Problem to work on:
Copy out every line of text in the material below word for word, and leave the pictures out of your answer.

Supplied data:
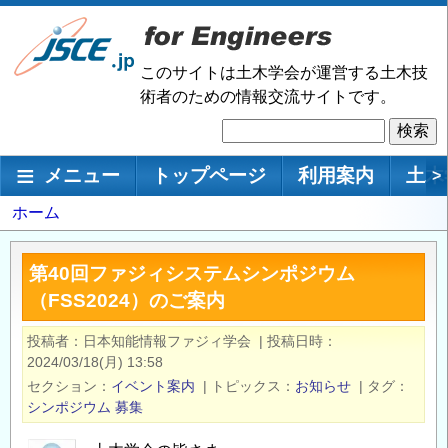
メ
イ
ン
このサイトは土木学会が運営する土木技
コ
術者のための情報交流サイトです。
ン
検
テ
索
ン
メインナビゲーション
メニュー
トップページ
利用案内
土木
>
ツ
に
パ
ホーム
移
ン
動
く
第40回ファジィシステムシンポジウム
ず
（FSS2024）のご案内
投稿者
日本知能情報ファジィ学会
|
投稿日時
2024/03/18(月) 13:58
セクション
イベント案内
|
トピックス
お知らせ
|
タグ
シンポジウム
募集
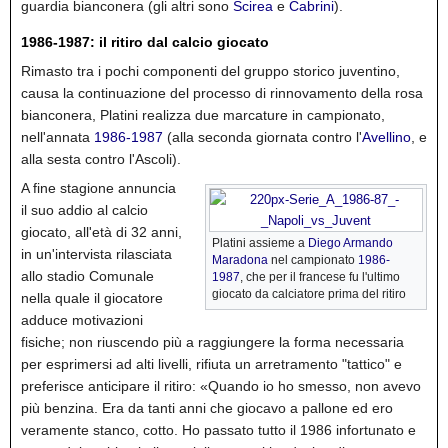
guardia bianconera (gli altri sono
Scirea
e
Cabrini
).
1986-1987: il ritiro dal calcio giocato
Rimasto tra i pochi componenti del gruppo storico juventino,
causa la continuazione del processo di rinnovamento della rosa
bianconera, Platini realizza due marcature in campionato,
nell'annata
1986-1987
(alla seconda giornata contro l'
Avellino
, e
alla sesta contro l'Ascoli).
A fine stagione annuncia
il suo addio al calcio
giocato, all'età di 32 anni,
Platini assieme a
Diego Armando
in un'intervista rilasciata
Maradona
nel campionato
1986-
allo stadio Comunale
1987
, che per il francese fu l'ultimo
giocato da calciatore prima del ritiro
nella quale il giocatore
adduce motivazioni
fisiche; non riuscendo più a raggiungere la forma necessaria
per esprimersi ad alti livelli, rifiuta un arretramento "tattico" e
preferisce anticipare il ritiro:
«Quando io ho smesso, non avevo
più benzina. Era da tanti anni che giocavo a pallone ed ero
veramente stanco, cotto. Ho passato tutto il 1986 infortunato e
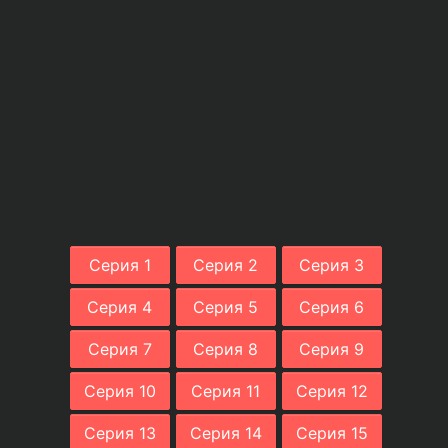
Серия 1
Серия 2
Серия 3
Серия 4
Серия 5
Серия 6
Серия 7
Серия 8
Серия 9
Серия 10
Серия 11
Серия 12
Серия 13
Серия 14
Серия 15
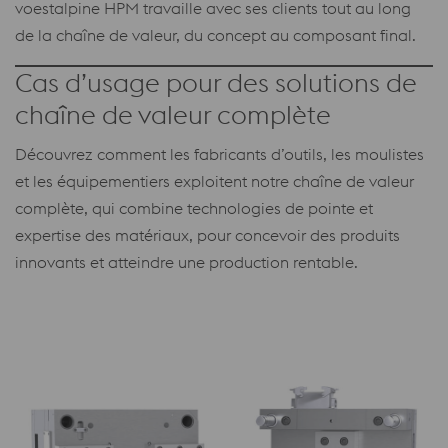
voestalpine HPM travaille avec ses clients tout au long
de la chaîne de valeur, du concept au composant final.
Cas d’usage pour des solutions de
chaîne de valeur complète
Découvrez comment les fabricants d’outils, les moulistes
et les équipementiers exploitent notre chaîne de valeur
complète, qui combine technologies de pointe et
expertise des matériaux, pour concevoir des produits
innovants et atteindre une production rentable.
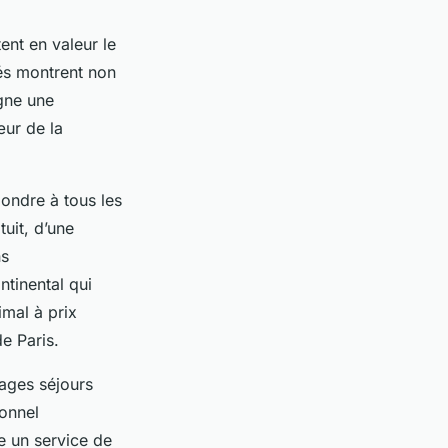
ent en valeur le
és montrent non
gne une
œur de la
ondre à tous les
uit, d’une
ns
ntinental qui
imal à prix
e Paris.
tages séjours
sonnel
e un service de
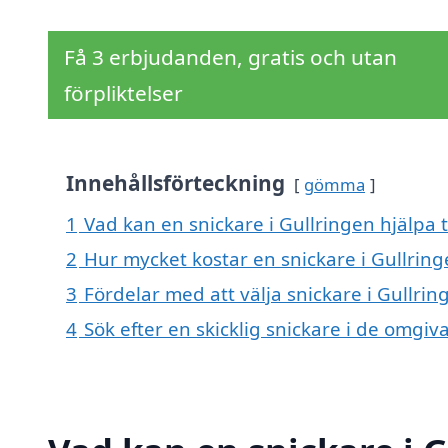
Få 3 erbjudanden, gratis och utan
förpliktelser
Innehållsförteckning
gömma
1
Vad kan en snickare i Gullringen hjälpa t
2
Hur mycket kostar en snickare i Gullring
3
Fördelar med att välja snickare i Gullrin
4
Sök efter en skicklig snickare i de omgi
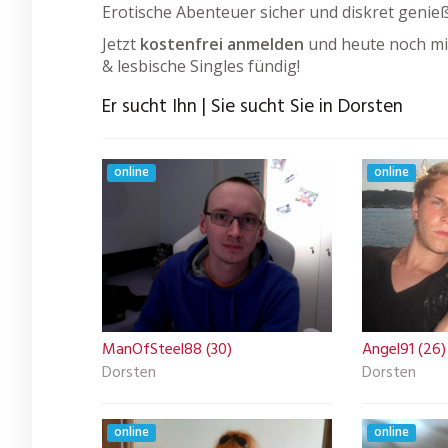
Erotische Abenteuer sicher und diskret genie
Jetzt
kostenfrei anmelden
und heute noch mit
& lesbische Singles fündig!
Er sucht Ihn | Sie sucht Sie in Dorsten
online
online
ManOfSteel88 (30)
Angel91 (26)
Dorsten
Dorsten
online
online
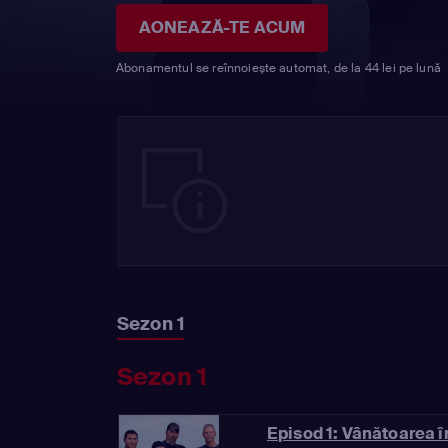
AONEAZĂ-TE ACUM
Abonamentul se reînnoiește automat, de la 44 lei pe lună
Sezon 1
Sezon 1
Episod 1: Vânătoarea 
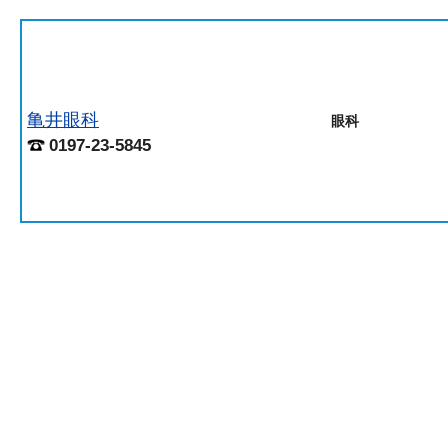
亀井眼科
眼科
0197-23-5845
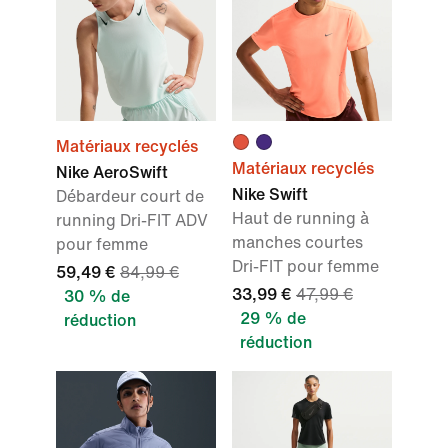
Matériaux recyclés
Matériaux recyclés
Nike AeroSwift
Nike Swift
Débardeur court de
Haut de running à
running Dri-FIT ADV
manches courtes
pour femme
Dri-FIT pour femme
59,49 €
84,99 €
33,99 €
47,99 €
30 % de
29 % de
réduction
réduction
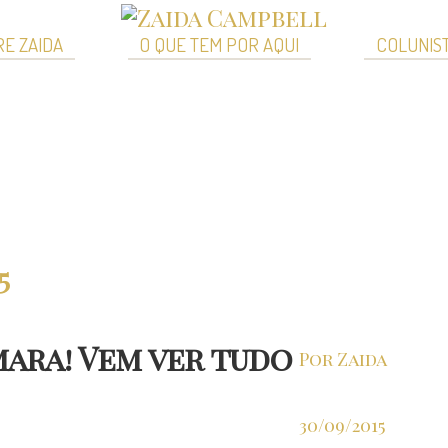
E ZAIDA
O QUE TEM POR AQUI
COLUNIS
5
 mara! Vem ver tudo
Por Zaida
30/09/2015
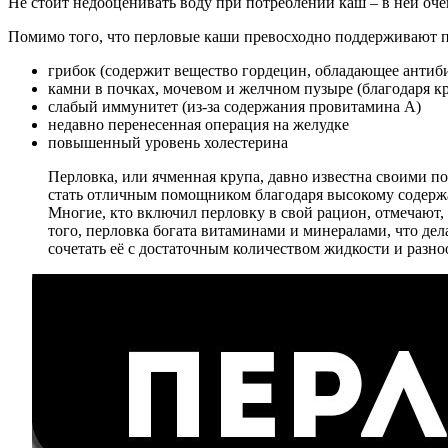
Не стоит недооценивать воду при потреблении каш – в ней оче
Помимо того, что перловые каши превосходно поддерживают пи
грибок (содержит вещество гордецин, обладающее антиб
камни в почках, мочевом и желчном пузыре (благодаря 
слабый иммунитет (из-за содержания провитамина А)
недавно перенесенная операция на желудке
повышенный уровень холестерина
Перловка, или ячменная крупа, давно известна своими 
стать отличным помощником благодаря высокому содержа
Многие, кто включил перловку в свой рацион, отмечают,
того, перловка богата витаминами и минералами, что дел
сочетать её с достаточным количеством жидкости и разн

Response to the task:
メ
イ
ン
このサイトは土木学会が運営する土木技
コ
術者のための情報交流サイトです。
ン
検
テ
索
ン
メインナビゲーション
メニュー
トップページ
利用案内
土木
>
ツ
に
パ
ホーム
移
ン
動
く
第40回ファジィシステムシンポジウム
ず
（FSS2024）のご案内
投稿者
日本知能情報ファジィ学会
|
投稿日時
2024/03/18(月) 13:58
セクション
イベント案内
|
トピックス
お知らせ
|
タグ
シンポジウム
募集
guardia bianconera (gli altri sono
Scirea
e
Cabrini
).
1986-1987: il ritiro dal calcio giocato
Rimasto tra i pochi componenti del gruppo storico juventino,
causa la continuazione del processo di rinnovamento della rosa
bianconera, Platini realizza due marcature in campionato,
nell'annata
1986-1987
(alla seconda giornata contro l'
Avellino
, e
alla sesta contro l'Ascoli).
A fine stagione annuncia
il suo addio al calcio
giocato, all'età di 32 anni,
Platini assieme a
Diego Armando
in un'intervista rilasciata
Maradona
nel campionato
1986-
allo stadio Comunale
1987
, che per il francese fu l'ultimo
giocato da calciatore prima del ritiro
nella quale il giocatore
adduce motivazioni
fisiche; non riuscendo più a raggiungere la forma necessaria
per esprimersi ad alti livelli, rifiuta un arretramento "tattico" e
preferisce anticipare il ritiro:
«Quando io ho smesso, non avevo
più benzina. Era da tanti anni che giocavo a pallone ed ero
veramente stanco, cotto. Ho passato tutto il 1986 infortunato e
Серия 1
Серия 2
Серия 3
Серия 4
Серия 5
Серия 6
Серия 7
Серия 8
Серия 9
Серия 10
Серия 11
Серия 12
Серия 13
Серия 14
Серия 15
voestalpine HPM travaille avec ses clients tout au long
de la chaîne de valeur, du concept au composant final.
Cas d’usage pour des solutions de
chaîne de valeur complète
Découvrez comment les fabricants d’outils, les moulistes
et les équipementiers exploitent notre chaîne de valeur
complète, qui combine technologies de pointe et
expertise des matériaux, pour concevoir des produits
innovants et atteindre une production rentable.
ent en valeur le
és montrent non
gne une
œur de la
ondre à tous les
uit, d’une
ns
ntinental qui
imal à prix
e Paris.
tages séjours
sonnel
e un service de
Få 3 erbjudanden, gratis och utan
förpliktelser
Innehållsförteckning
gömma
1
Vad kan en snickare i Gullringen hjälpa t
2
Hur mycket kostar en snickare i Gullring
3
Fördelar med att välja snickare i Gullrin
4
Sök efter en skicklig snickare i de omgi
Erotische Abenteuer sicher und diskret genie
Jetzt
kostenfrei anmelden
und heute noch mit
& lesbische Singles fündig!
Er sucht Ihn | Sie sucht Sie in Dorsten
online
online
ManOfSteel88 (30)
Angel91 (26)
Dorsten
Dorsten
online
online
AONEAZĂ-TE ACUM
Abonamentul se reînnoiește automat, de la 44 lei pe lună
Sezon 1
Sezon 1
Episod 1: Vânătoarea 
亀井眼科
眼科
0197-23-5845
Matériaux recyclés
Matériaux recyclés
Nike AeroSwift
Nike Swift
Débardeur court de
Haut de running à
running Dri-FIT ADV
manches courtes
pour femme
Dri-FIT pour femme
59,49 €
84,99 €
33,99 €
47,99 €
30 % de
29 % de
réduction
réduction
E ZAIDA
O QUE TEM POR AQUI
COLUNIS
5
 mara! Vem ver tudo
Por Zaida
30/09/2015
Не стоит недооценивать воду при потреблении каш – в ней оче
Помимо того, что перловые каши превосходно поддерживают пи
грибок (содержит вещество гордецин, обладающее антиб
камни в почках, мочевом и желчном пузыре (благодаря 
слабый иммунитет (из-за содержания провитамина А)
недавно перенесенная операция на желудке
повышенный уровень холестерина
Перловка, или ячменная крупа, давно известна своими 
стать отличным помощником благодаря высокому содержа
Многие, кто включил перловку в свой рацион, отмечают,
того, перловка богата витаминами и минералами, что дел
сочетать её с достаточным количеством жидкости и разн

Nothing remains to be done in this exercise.